Porque soy así, os dejo 14 de esos me acuerdos. El resto ya sabéis dónde encontrarlo.

Me acuerdo del día que murió Marilyn Monroe.

Me acuerdo de muchos primeros días de colegio. Y de ese sentimiento de vacío.

Me acuerdo de muchos septiembres.

Me acuerdo de cuando pensabas que si hacías algo malo, la policía te metía en la cárcel.

Me acuerdo de la gente muy mayor cuando yo era muy joven. Sus casas olían raro.

Me acuerdo de la que vida era tan seria entonces como lo es ahora.

Me acuerdo de un pinatuñas rojo oscuro casi negro.

Me acuerdo de un día muy caluroso de verano en el que se me ocurrió poner cubitos de hielo en el acuario y se murieron todos los peces.

Me acuerdo de querer dormir en el patio de atrás y de que se riesen de mí diciendo que no iba a aguantar la noche entera y de, al final, dormir fuera y no aguantar la noche entera.

Me acuerdo de las fuentes que empiezan por un chorro pequeño y cuando pones la cara sale un chorro gigante que se mete en toda la nariz

Me acuerdo de la sopa de pollo con fideos cuando estás malo.

Me acuerdo de los filetes de pollo empanado.

Me acuerdo de llenar la cubitera hasta arriba y de intentar llevarla hasta el congelador sin que se me derrame nada.

Me acuerdo de lo que cuesta poner fin con naturalidad a una carcajada en público.

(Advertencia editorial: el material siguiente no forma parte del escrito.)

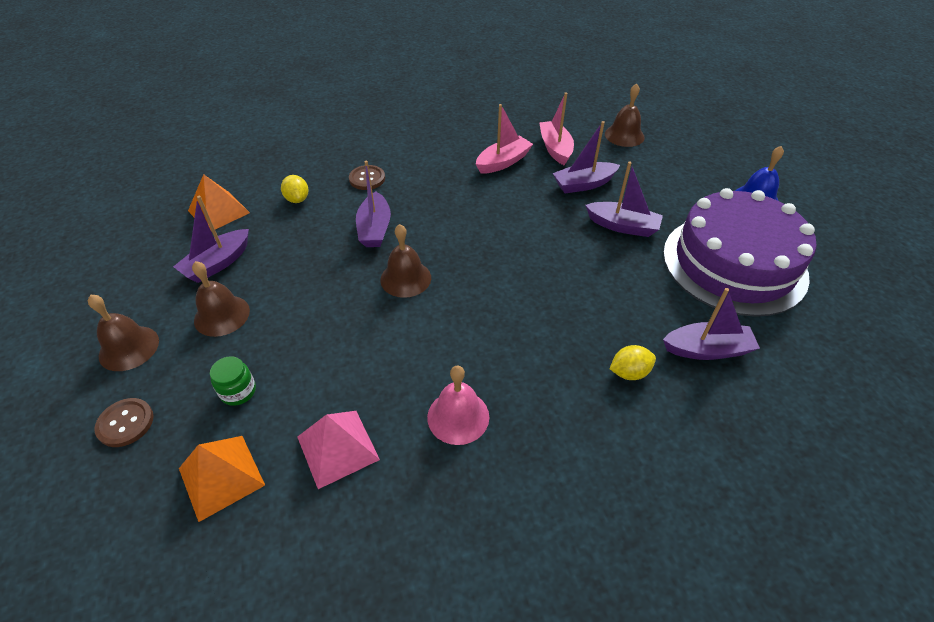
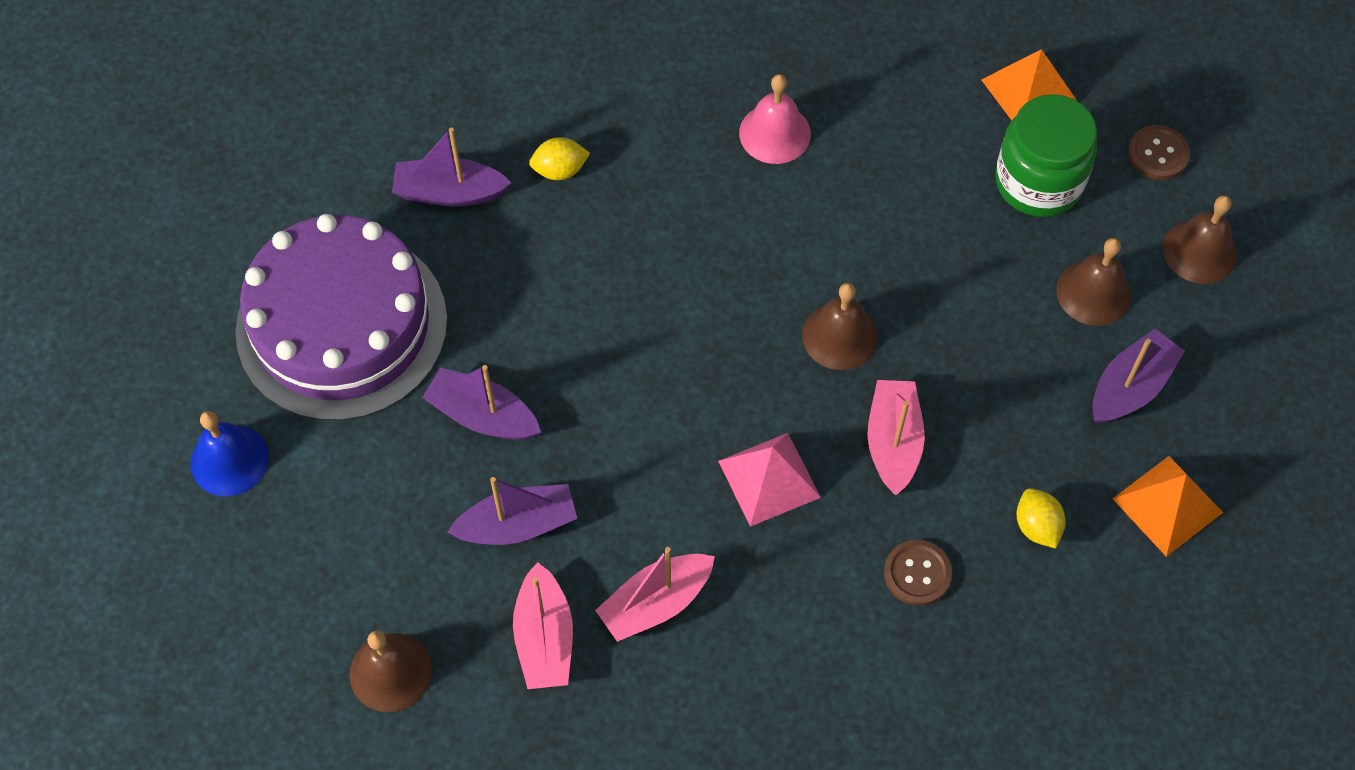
camera: 175 degrees left, 15 degrees up
green jar [210,356,256,406] -> green jar [995,94,1097,217], size x2.08
pink pyramid [297,411,380,489] -> pink pyramid moved to [718,433,821,527]
purple boat [356,161,391,247] -> pink boat [867,380,925,495]

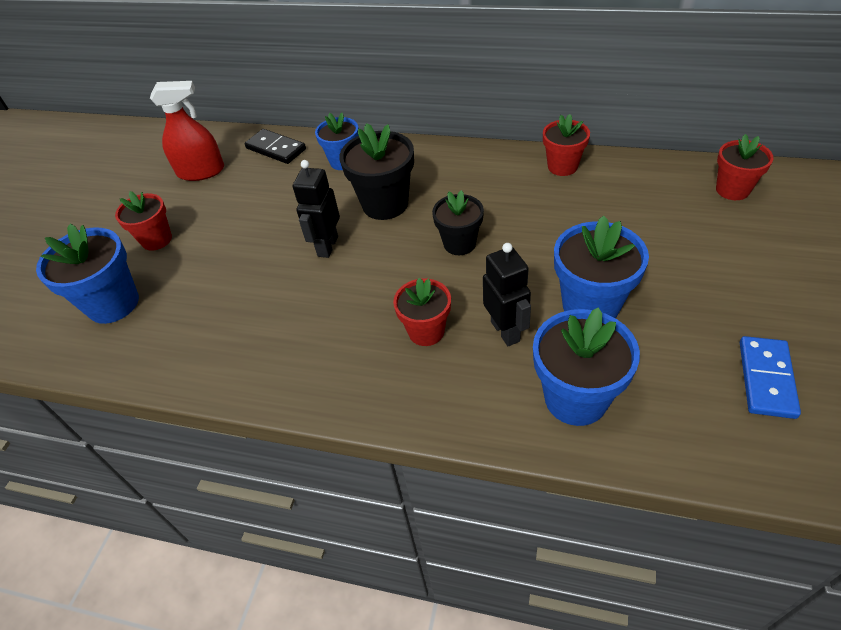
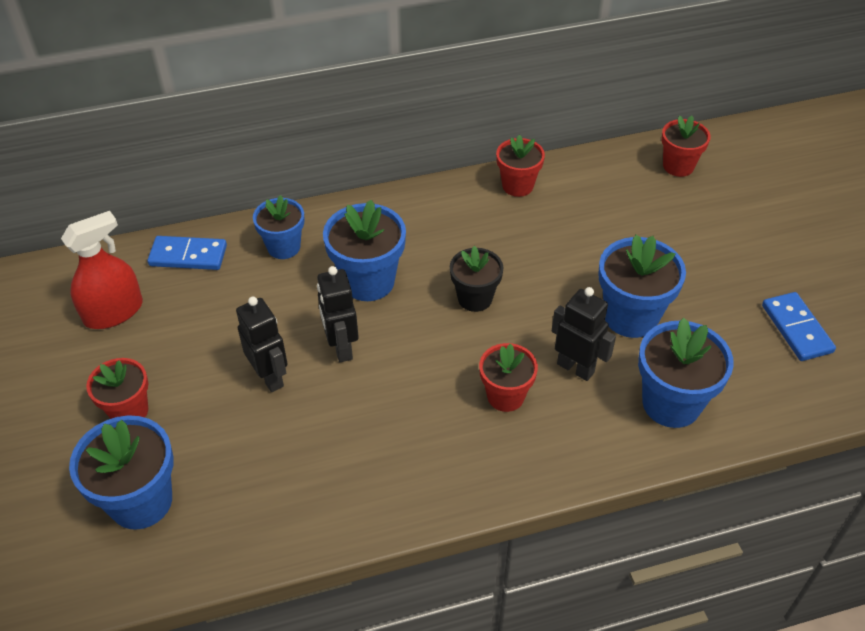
camera: 35 degrees left, 0 degrees up
black domino [245,129,306,164] -> blue domino [147,236,227,270]
black flower pot [339,123,414,220] -> blue flower pot [323,200,406,301]
none -> black robot [236,297,288,392]

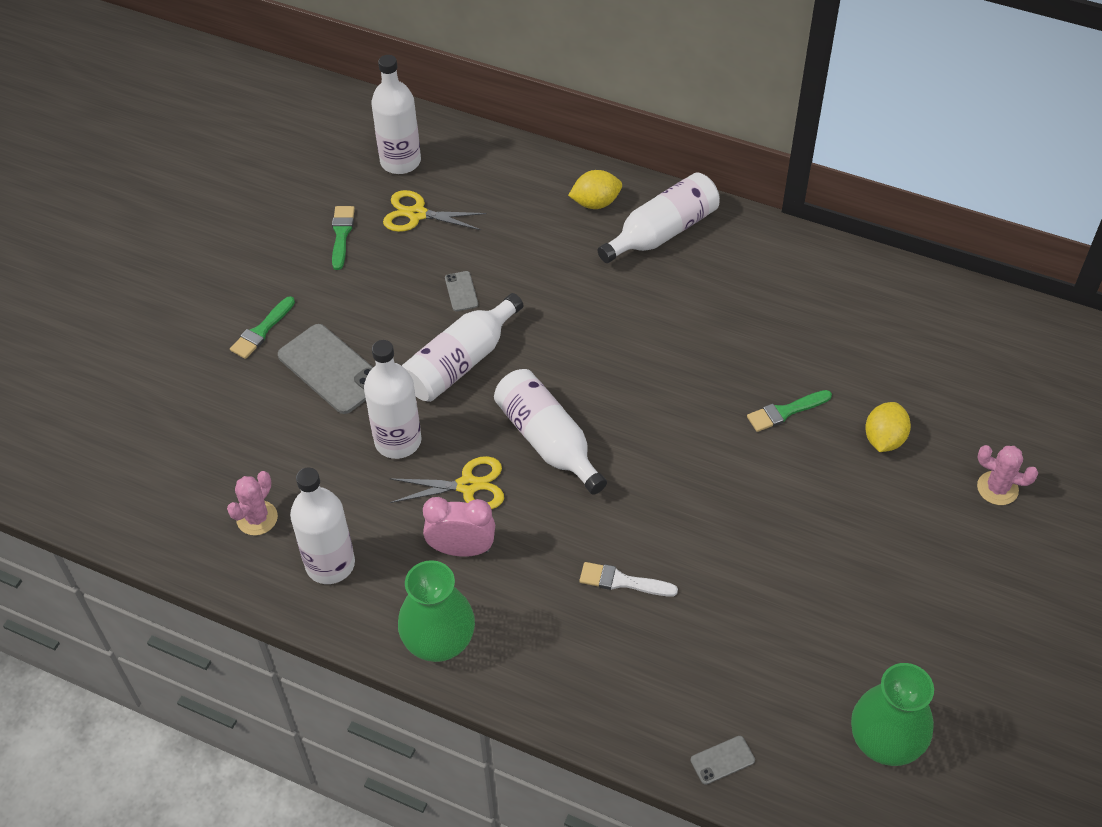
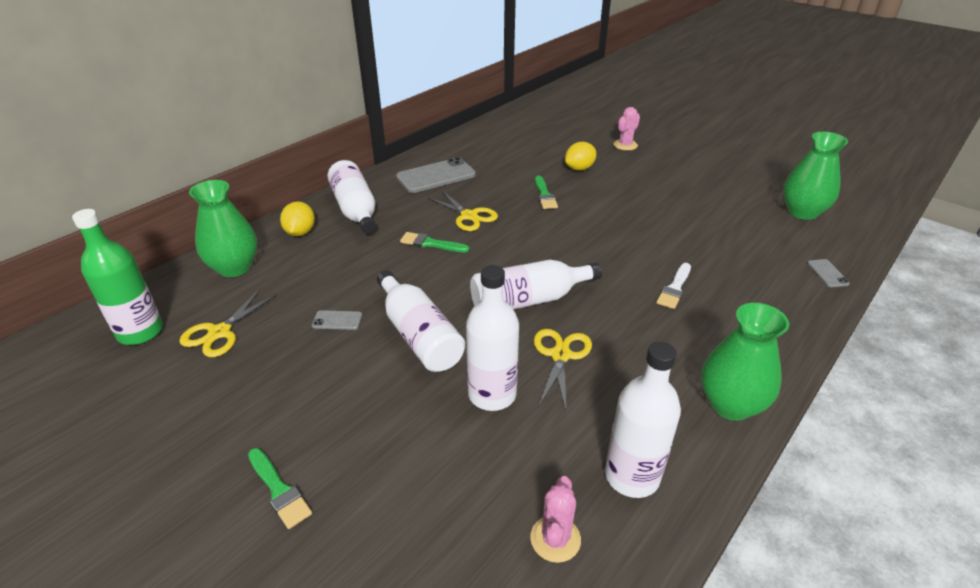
camera: 75 degrees left, 15 degrees down
pink cactus [227,471,278,536] -> pink cactus turned 60 degrees clockwise [530,476,581,563]
grey phone [278,324,373,414] -> grey phone moved to [396,157,476,193]
green brush [332,206,355,270] -> green brush moved to [400,232,470,253]
white bottle [371,55,421,174] -> green bottle [72,209,163,345]
pink clock [423,497,495,557] -> none
yellow lemon [865,402,911,452] -> yellow lemon turned 75 degrees counterclockwise [565,142,596,171]
none -> green vase [189,180,257,277]
none -> yellow scissors [427,191,498,231]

sábado, 10 de septiembre de 2011

cambiar

A pesar de cosas tan divertidas de escribir como un accidentado descenso del Sella con los pins, la vida -con sus cosas- ha dado tanto la vuelta en tan poco tiempo que el plan vacaciones en el mar ha quedado en el puesto 23 de mis prioridades.

La vida esa de la que hablo me tiene hoy en una casa nueva. Haciendo por fin lo mismo (escribir y comer conguitos), aunque con una sensación extraña, será el medio eco éste de la falta de muebles.

Dice A que todo cambio es para mejor. De eso estoy segura. De momento me ha gustado sentirme tan arropada. Resulta que no estoy sola. Toma ya.

También he tenido mudanza de despacho. Del mío pequeñito tan mono y tan feliz a otro mucho más apropiado -dicen, ay- a mi nuevo y relevante status de concejaladelegada. ¿Cómo explicar que el trabajo no depende del espacio, sino del compromiso? Imposible, sweeties.

Así que cambio doble de ubicación.

Afortunadamente todo está volviendo a su sitio y yo vuelvo a leer por las noches. La que acaba de terminar he alternado tres (entre nosotros, no sabría decir cuáles) y un par de tintines. Luego me quedé dormida y hoy el sol inunda mi nuevo salón.

Parece que todo va bien.

Espero retomar el resto de mi actividad en breve y contaros un día eso tan divertidísimo que nos ocurrió en un río hace más o menos un mes.